3. A method of operating a semiconductor data store as claimed in Claim 1 or Claim 2, in which a substrate voltage is connected to the semiconductor substrate such that if electrons are to serve as charge carriers, on the read-out of an item of information from a storage cell or the writein of an item of information into a storage cell, the transfer electrode is operated by a first voltage which is positive in relation to the substrate voltage, whilst for the erasure of the information in a storage cell the transfer electrode is operated with a voltage which is less than or equal to the substrate voltage so that the information is erased via the semiconductor substrate, and in any non-selected storage cell, the respective transfer electrode is operated with a second voltage lying between the first voltage and the substrate voltage.

4. A method as claimed in Claim 3, in which the second voltage is connected as a preparation voltage to the bit line prior to the read-out of an item of information from a storage cell.

5. A semi-conductor data store as claimed in Claim 1, in which in each cell the bit line is diffused into the semiconductor substrate, said transfer electrode and said storage electrode consist of a common line, and said word line is contacted through a window in its insulating layer to connect with the common line.

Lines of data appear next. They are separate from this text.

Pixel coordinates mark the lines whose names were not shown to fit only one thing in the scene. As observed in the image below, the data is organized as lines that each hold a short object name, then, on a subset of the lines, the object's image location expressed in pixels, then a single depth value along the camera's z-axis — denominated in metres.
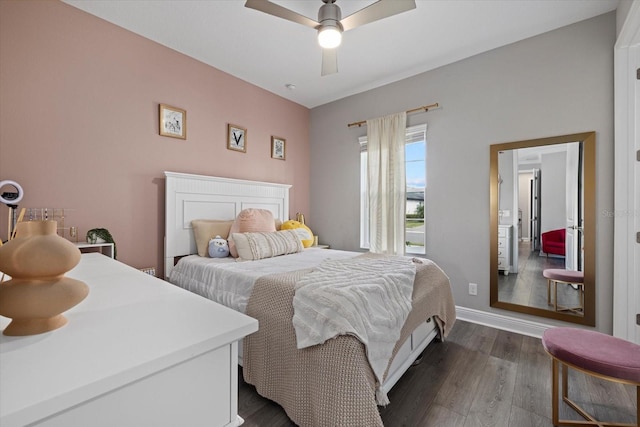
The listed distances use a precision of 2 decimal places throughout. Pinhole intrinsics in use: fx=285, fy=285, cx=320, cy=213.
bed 1.31
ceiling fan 1.90
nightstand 2.11
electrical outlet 2.96
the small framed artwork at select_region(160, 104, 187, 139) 2.79
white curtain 3.40
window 3.35
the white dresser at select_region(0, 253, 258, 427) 0.41
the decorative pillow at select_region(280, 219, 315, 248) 3.31
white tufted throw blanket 1.37
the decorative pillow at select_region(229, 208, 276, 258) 2.91
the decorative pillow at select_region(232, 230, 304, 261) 2.56
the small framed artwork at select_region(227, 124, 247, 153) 3.38
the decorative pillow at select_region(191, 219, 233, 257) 2.79
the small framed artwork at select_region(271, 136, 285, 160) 3.89
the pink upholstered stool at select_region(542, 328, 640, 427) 1.27
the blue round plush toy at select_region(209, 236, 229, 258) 2.69
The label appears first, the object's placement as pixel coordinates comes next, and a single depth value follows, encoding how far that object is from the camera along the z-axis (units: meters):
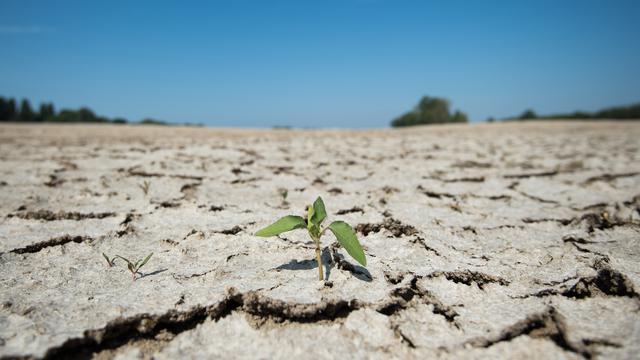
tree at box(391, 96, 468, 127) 31.12
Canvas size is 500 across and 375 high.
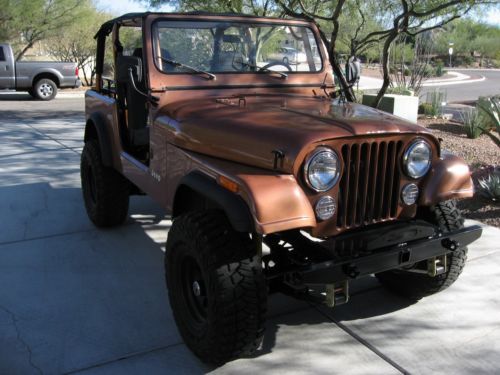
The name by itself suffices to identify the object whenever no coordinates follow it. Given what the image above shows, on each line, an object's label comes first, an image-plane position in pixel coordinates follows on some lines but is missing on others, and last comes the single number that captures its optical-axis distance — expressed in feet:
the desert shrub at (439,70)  97.91
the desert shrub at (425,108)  42.09
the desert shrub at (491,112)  22.56
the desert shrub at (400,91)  43.67
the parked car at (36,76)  52.80
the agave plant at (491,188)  18.33
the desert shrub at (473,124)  31.99
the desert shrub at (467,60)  154.73
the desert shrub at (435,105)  41.42
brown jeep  8.63
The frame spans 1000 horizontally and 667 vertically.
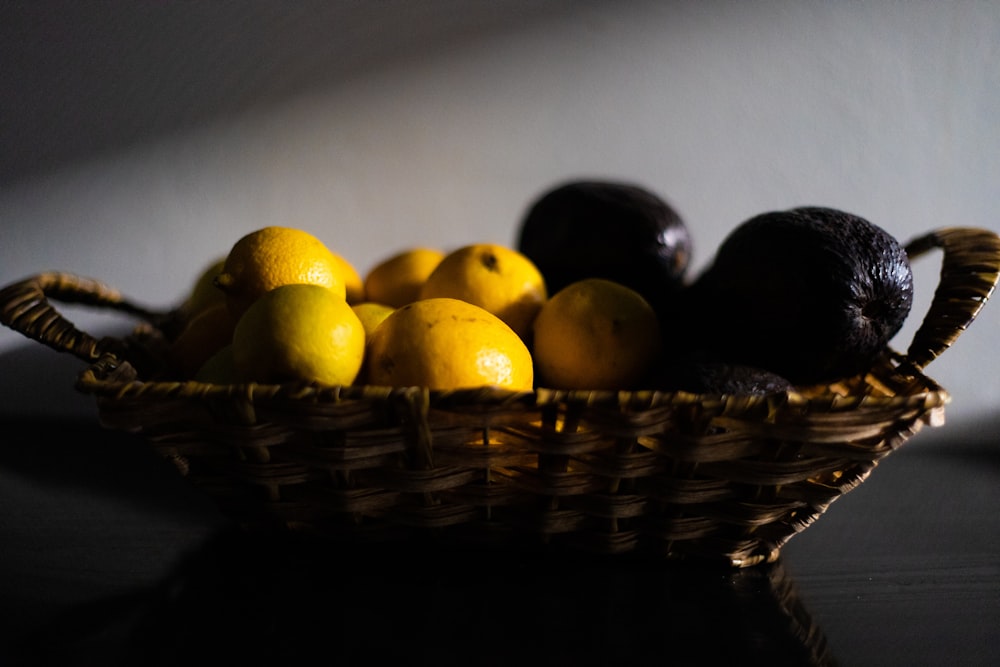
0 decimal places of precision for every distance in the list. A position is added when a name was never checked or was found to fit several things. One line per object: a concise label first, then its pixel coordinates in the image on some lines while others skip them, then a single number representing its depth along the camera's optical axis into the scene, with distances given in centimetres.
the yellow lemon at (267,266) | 63
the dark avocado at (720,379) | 56
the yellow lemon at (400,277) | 75
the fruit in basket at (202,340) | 68
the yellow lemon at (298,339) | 52
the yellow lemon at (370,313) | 63
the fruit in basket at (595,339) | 60
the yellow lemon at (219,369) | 59
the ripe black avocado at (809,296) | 59
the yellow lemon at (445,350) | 52
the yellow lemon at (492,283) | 65
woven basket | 47
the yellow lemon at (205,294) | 74
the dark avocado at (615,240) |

6. A semiconductor data store as claimed in Claim 5, in which said word line consists of metal.

7. A semiconductor data store as

claimed in Claim 5, in which said common line consists of polysilicon.

8. A semiconductor data store as claimed in any of Claim 1 and Claims 5 to 7, in which said word line simultaneously forms said storage electrodes and said transfer electrodes, said bit line only being diffused into the semiconductor substrate in the region of the storage cell, and otherwise being arranged above the word lines as a bit line member separated from the word lines by an insulating layer having a respective window in the region of the storage cell through which is contacted the bit line diffused into the semiconductor substrate.

9. A semiconductor data store as claimed in Claim 8, in which said bit line member consists of metal.

10. A semiconductor data store as claimed in claim 8, in which said word line consists of polysilicon.

11. A semiconductor data store substantially as described with reference to Figures 2, 3, 6 and 7, or Figures 2, 3, 8 and 9 of the accompanying drawings.

Reference has been directed in pursuance of section 9, subsection (1) of the Patents Act 1949, to Patent No. 1,374,721.